To return to the actual topic, which seems to be more of a personal than an intercontinental discourse, I have faced the problem of my student friends thinking I'm some sort of a miniature squire. All of them are completely broke by the 15th day of each month and I am not. Luckily, they all have realized, after a small conversation with a hint of algebra, that they lose most of their money in their own high demands on living - I am the only one of us who lives in a cell flat. And I don't even try to repeat the life of my parents; I don't do my things the way they do when I can find a cheaper alternative. Further on, I rarely buy clothes or furniture or actually anything else than food, tobacco and alcohol. And the trick of affording the latter two is heavy work through all the holidays. Of course, I count myself lucky for my father taking me to work since I was 12. I learned even the roughest of the physical work by my mid-teens and first managed a construction site when I was 17. For a three-week period only, of course - my father took a holiday and left me a list of what he wanted to be done by the time he was back.
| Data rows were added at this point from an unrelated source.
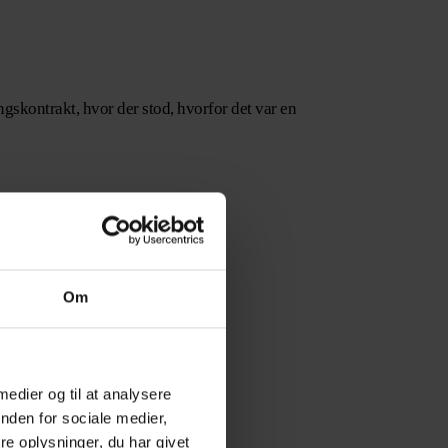
ngskontrakt, hvor der stod, hvorfor det var en
Om
 medier og til at analysere
nden for sociale medier,
e oplysninger, du har givet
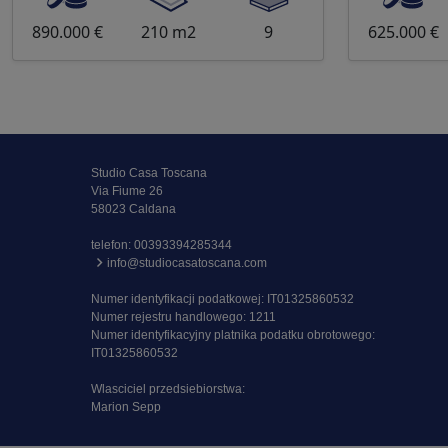
890.000 €
210 m2
9
625.000 €
Studio Casa Toscana
Via Fiume 26
58023 Caldana
telefon:
00393394285344
info@studiocasatoscana.com
Numer identyfikacji podatkowej: IT01325860532
Numer rejestru handlowego: 1211
Numer identyfikacyjny platnika podatku obrotowego:
IT01325860532
Wlasciciel przedsiebiorstwa:
Marion Sepp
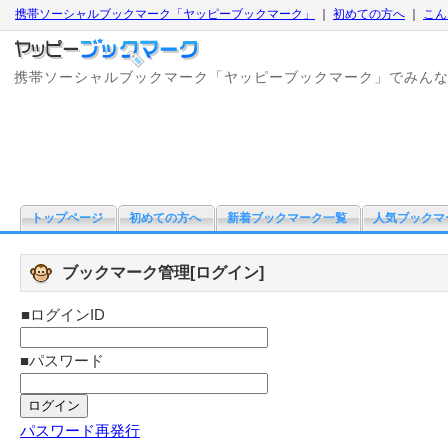
携帯ソーシャルブックマーク「ヤッピーブックマーク」
｜
初めての方へ
｜
こん
携帯ソーシャルブックマーク「ヤッピーブックマーク」でみん
トップページ
初めての方へ
新着ブックマーク一覧
人気ブックマ
ブックマーク管理[ログイン]
■ログインID
■パスワード
パスワード再発行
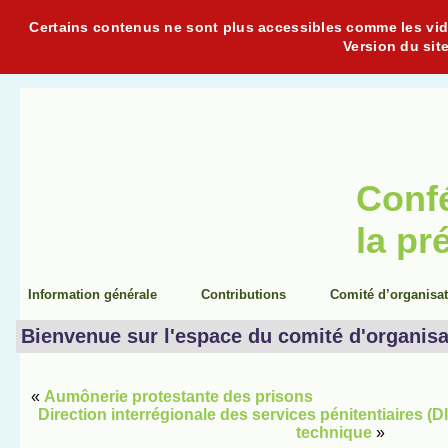
Certains contenus ne sont plus accessibles comme les vidéo
Version du sit
Conf
la pr
Information générale
Contributions
Comité d’organisa
Bienvenue sur l'espace du comité d'organisa
«
Aumônerie protestante des prisons
Direction interrégionale des services pénitentiaires (
technique
»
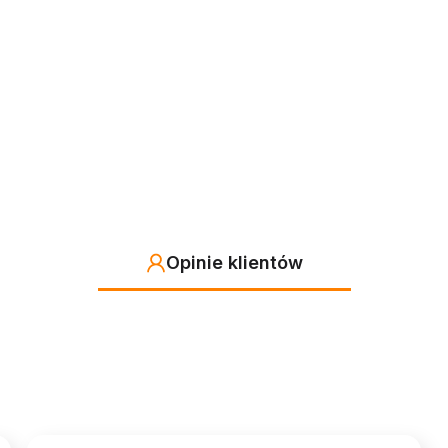
Opinie klientów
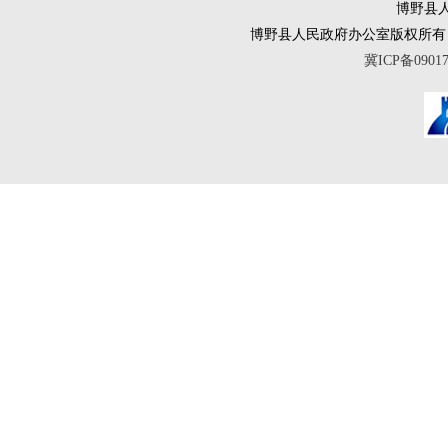
博野县人
博野县人民政府办公室版权所有 互联网违法
冀ICP备0901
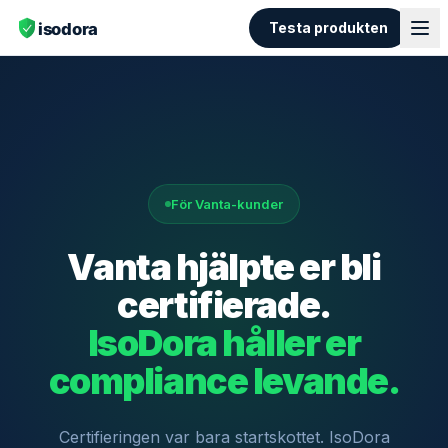
Testa produkten
För Vanta-kunder
Vanta hjälpte er bli
certifierade.
IsoDora håller er
compliance levande.
Certifieringen var bara startskottet. IsoDora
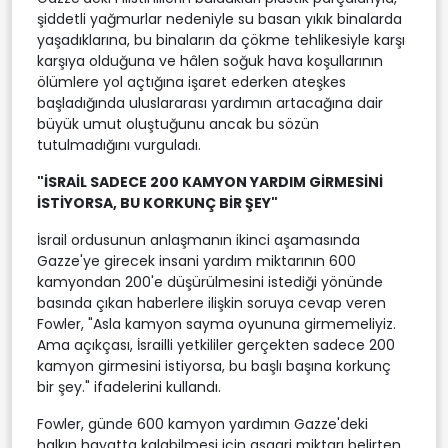
şiddetli yağmurlar nedeniyle su basan yıkık binalarda
yaşadıklarına, bu binaların da çökme tehlikesiyle karşı
karşıya olduğuna ve hâlen soğuk hava koşullarının
ölümlere yol açtığına işaret ederken ateşkes
başladığında uluslararası yardımın artacağına dair
büyük umut oluştuğunu ancak bu sözün
tutulmadığını vurguladı.
"İSRAİL SADECE 200 KAMYON YARDIM GİRMESİNİ
İSTİYORSA, BU KORKUNÇ BİR ŞEY"
İsrail ordusunun anlaşmanın ikinci aşamasında
Gazze'ye girecek insani yardım miktarının 600
kamyondan 200'e düşürülmesini istediği yönünde
basında çıkan haberlere ilişkin soruya cevap veren
Fowler, "Asla kamyon sayma oyununa girmemeliyiz.
Ama açıkçası, İsrailli yetkililer gerçekten sadece 200
kamyon girmesini istiyorsa, bu başlı başına korkunç
bir şey." ifadelerini kullandı.
Fowler, günde 600 kamyon yardımın Gazze'deki
halkın hayatta kalabilmesi için asgari miktarı belirten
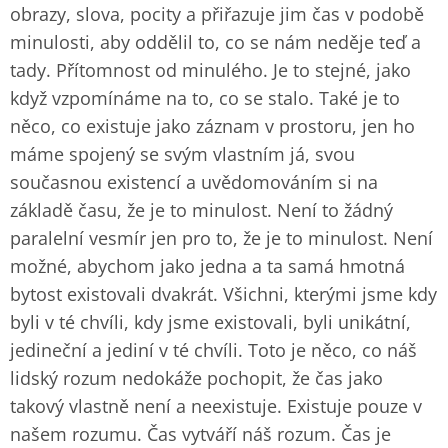
obrazy, slova, pocity a přiřazuje jim čas v podobě
minulosti, aby oddělil to, co se nám neděje teď a
tady. Přítomnost od minulého. Je to stejné, jako
když vzpomínáme na to, co se stalo. Také je to
něco, co existuje jako záznam v prostoru, jen ho
máme spojený se svým vlastním já, svou
současnou existencí a uvědomováním si na
základě času, že je to minulost. Není to žádný
paralelní vesmír jen pro to, že je to minulost. Není
možné, abychom jako jedna a ta samá hmotná
bytost existovali dvakrát. Všichni, kterými jsme kdy
byli v té chvíli, kdy jsme existovali, byli unikátní,
jedineční a jediní v té chvíli. Toto je něco, co náš
lidský rozum nedokáže pochopit, že čas jako
takový vlastně není a neexistuje. Existuje pouze v
našem rozumu. Čas vytváří náš rozum. Čas je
So, I do know the value of work. I still remember the cost of each of my guitars, and I remember what site I was working on when I bought them, and how many weeks it took to save the money. Roughly the same applies to most of my more precious property.
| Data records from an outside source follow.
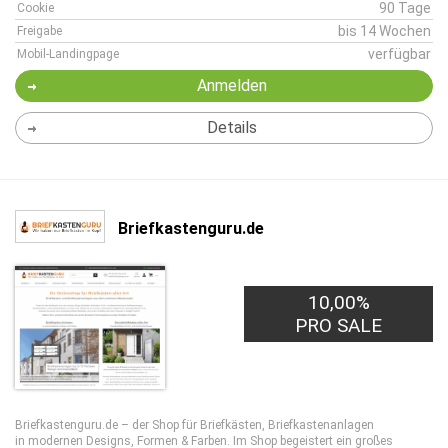
90 Tage
Cookie
bis 14 Wochen
Freigabe
verfügbar
Mobil-Landingpage
Anmelden
Details
Briefkastenguru.de
10,00%
PRO SALE
Briefkastenguru.de – der Shop für Briefkästen, Briefkastenanlagen
in modernen Designs, Formen & Farben. Im Shop begeistert ein großes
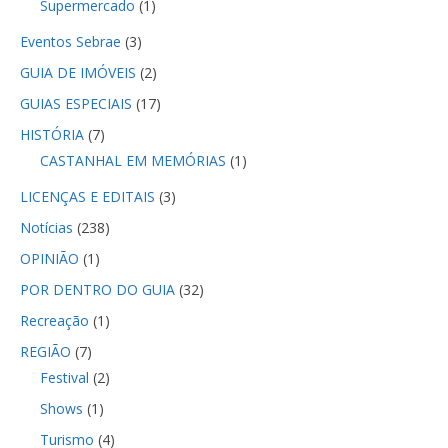
Supermercado
(1)
Eventos Sebrae
(3)
GUIA DE IMÓVEIS
(2)
GUIAS ESPECIAIS
(17)
HISTÓRIA
(7)
CASTANHAL EM MEMÓRIAS
(1)
LICENÇAS E EDITAIS
(3)
Notícias
(238)
OPINIÃO
(1)
POR DENTRO DO GUIA
(32)
Recreação
(1)
REGIÃO
(7)
Festival
(2)
Shows
(1)
Turismo
(4)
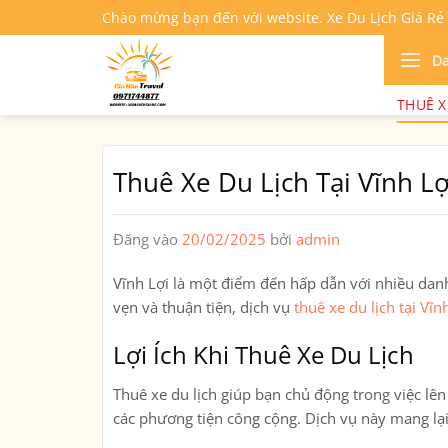
Bỏ
Chào mừng bạn đến với website. Xe Du Lịch Giá Rẻ
qua
nội
D
dung
THUÊ X
Thuê Xe Du Lịch Tại Vĩnh Lợ
Đăng vào
20/02/2025
bởi
admin
Vĩnh Lợi là một điểm đến hấp dẫn với nhiều danh 
vẹn và thuận tiện, dịch vụ
thuê xe du lịch tại Vĩn
Lợi Ích Khi Thuê Xe Du Lịch
Thuê xe du lịch giúp bạn chủ động trong việc lê
các phương tiện công cộng. Dịch vụ này mang lại 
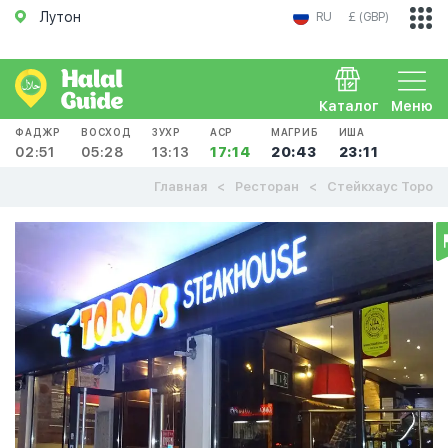
Лутон
RU
£ (GBP)
Каталог
Меню
ФАДЖР
ВОСХОД
ЗУХР
АСР
МАГРИБ
ИША
02:51
05:28
13:13
17:14
20:43
23:11
Главная
Ресторан
Стейкхаус Торо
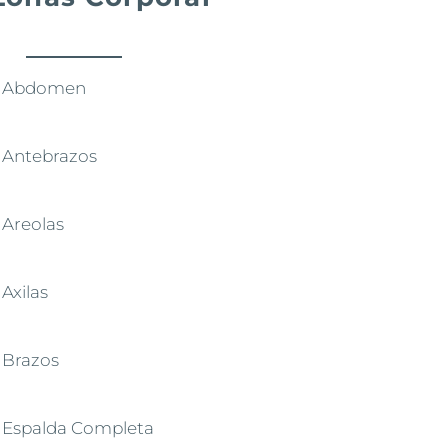
Abdomen
Antebrazos
Areolas
Axilas
Brazos
Espalda Completa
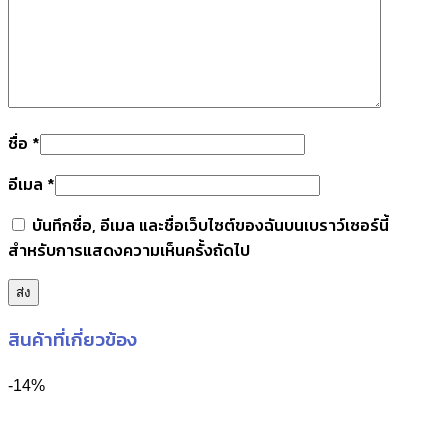
ชื่อ
*
อีเมล
*
บันทึกชื่อ, อีเมล และชื่อเว็บไซต์ของฉันบนเบราว์เซอร์นี้
สำหรับการแสดงความเห็นครั้งถัดไป
สินค้าที่เกี่ยวข้อง
-14%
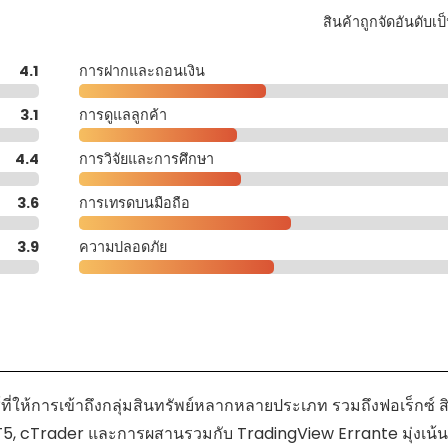
สินค้าถูกจัดอันดับเป
4.1
การฝากและถอนเงิน
3.1
การดูแลลูกค้า
4.4
การวิจัยและการศึกษา
3.6
การเทรดบนมือถือ
3.9
ความปลอดภัย
่ให้การเข้าถึงกลุ่มสินทรัพย์หลากหลายประเภท รวมถึงฟอเร็กซ์ ส
, MT5, cTrader และการผสานรวมกับ TradingView Errante มุ่งเน้น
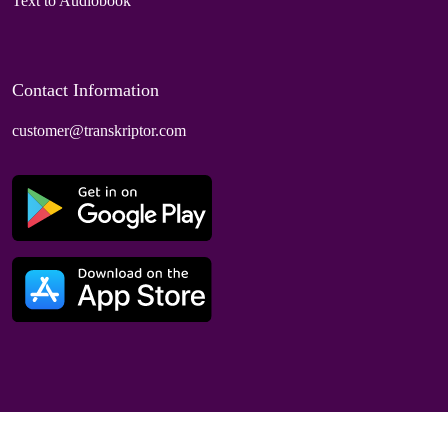
Text to Audiobook
Contact Information
customer@transkriptor.com
Dubai, UAE
© 2025 Speaktor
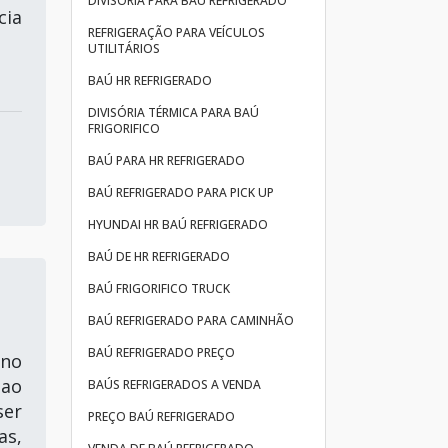
DIVISÓRIA PARA BAÚ REFRIGERADO
cia
REFRIGERAÇÃO PARA VEÍCULOS
UTILITÁRIOS
BAÚ HR REFRIGERADO
DIVISÓRIA TÉRMICA PARA BAÚ
FRIGORIFICO
BAÚ PARA HR REFRIGERADO
BAÚ REFRIGERADO PARA PICK UP
HYUNDAI HR BAÚ REFRIGERADO
BAÚ DE HR REFRIGERADO
BAÚ FRIGORIFICO TRUCK
BAÚ REFRIGERADO PARA CAMINHÃO
BAÚ REFRIGERADO PREÇO
 no
ao
BAÚS REFRIGERADOS A VENDA
er
PREÇO BAÚ REFRIGERADO
as,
Another aspect of saving money that some people have difficulty to figure is that not all that's expensive is good, but all that's really good tends to be expensive. A good example of this would be my winter boots - they cost a crispy sum back when I bought them. They are not trendy - I do nothing with trendy clothes, I'm too functionally oriented - and there is actually nothing appealing about them. They are completely unadorned and would probably cause dysentery to any Italian fashion designer. I know a girl who buys new shoes of about the same price at least every other winter. Trendy shoes with the unpleasant tendency to wear up quickly, they are. And she has the nerve to call me a rich mustard every time I snicker at her moaning about the price of winter shoes! Oh how many times I have reminded her that I bought my trusty boots when I was sixteen. And I'm twenty-two now. And my boots have been in the heaviest of use (including several drunken 16 kilometer walks home, countless hikes on foot or on skis, and ordinary day use whenever it's cold outside), yet they show no signs of aging to this day. It's about taking care of your property. It's about investing in high quality instead of pretty look. It's always better to pay a crispy sum for something that lasts for years instead of having to pay small sums repeatedly. Some people just can't figure this and consider those who figure rich. Even if they simply are good in evaluating investments.
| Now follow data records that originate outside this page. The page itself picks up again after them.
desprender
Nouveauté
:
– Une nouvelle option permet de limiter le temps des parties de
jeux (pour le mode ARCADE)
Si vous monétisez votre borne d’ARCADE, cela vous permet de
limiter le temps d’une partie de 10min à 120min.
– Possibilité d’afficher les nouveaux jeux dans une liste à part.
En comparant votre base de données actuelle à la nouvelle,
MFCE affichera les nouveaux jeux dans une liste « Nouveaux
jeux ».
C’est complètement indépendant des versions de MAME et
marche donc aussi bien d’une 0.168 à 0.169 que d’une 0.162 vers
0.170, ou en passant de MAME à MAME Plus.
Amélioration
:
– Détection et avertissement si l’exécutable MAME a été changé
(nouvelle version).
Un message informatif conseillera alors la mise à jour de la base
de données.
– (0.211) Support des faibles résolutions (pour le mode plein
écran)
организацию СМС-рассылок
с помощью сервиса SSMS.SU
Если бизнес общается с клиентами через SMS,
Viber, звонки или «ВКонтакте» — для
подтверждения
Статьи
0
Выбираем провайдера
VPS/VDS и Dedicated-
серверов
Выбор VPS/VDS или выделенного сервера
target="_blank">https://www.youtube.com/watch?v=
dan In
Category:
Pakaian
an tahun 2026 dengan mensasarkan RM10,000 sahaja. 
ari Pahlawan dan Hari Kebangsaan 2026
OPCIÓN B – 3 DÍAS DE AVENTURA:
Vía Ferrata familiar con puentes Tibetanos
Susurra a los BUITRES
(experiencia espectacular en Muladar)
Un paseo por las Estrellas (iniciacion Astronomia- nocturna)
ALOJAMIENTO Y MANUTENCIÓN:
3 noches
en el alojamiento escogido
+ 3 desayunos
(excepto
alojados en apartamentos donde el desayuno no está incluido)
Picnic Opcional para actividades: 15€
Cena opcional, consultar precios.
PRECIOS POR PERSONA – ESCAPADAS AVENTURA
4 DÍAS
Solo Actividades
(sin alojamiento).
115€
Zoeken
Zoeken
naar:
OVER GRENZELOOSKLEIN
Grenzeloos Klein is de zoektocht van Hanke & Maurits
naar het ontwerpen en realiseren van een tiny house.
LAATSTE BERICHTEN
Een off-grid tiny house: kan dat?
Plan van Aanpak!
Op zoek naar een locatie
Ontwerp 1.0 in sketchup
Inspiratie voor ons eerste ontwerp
When I am being frowned upon for having a long-term vision about my pennies, I usually explain about accepting the slight inconveniences in my daily life - such as a flatmate with a rather African sense of time when it comes to washing his dishes - to occasionally allow myself some conveniences that I consider better than a solitary flat. If I am asked for sums, I tend to give an answer unclear enough to make it understood that I have culturally inherited a heavy distaste towards talking about my money. The way I use it, no problem, but the cash itself - bugger off. This really frustrates people in insurance companies and the like, but then let them curl up in their desperation. Us from the Savonia region are famous for not talking about money and never answering directly, and making other people just cope with that.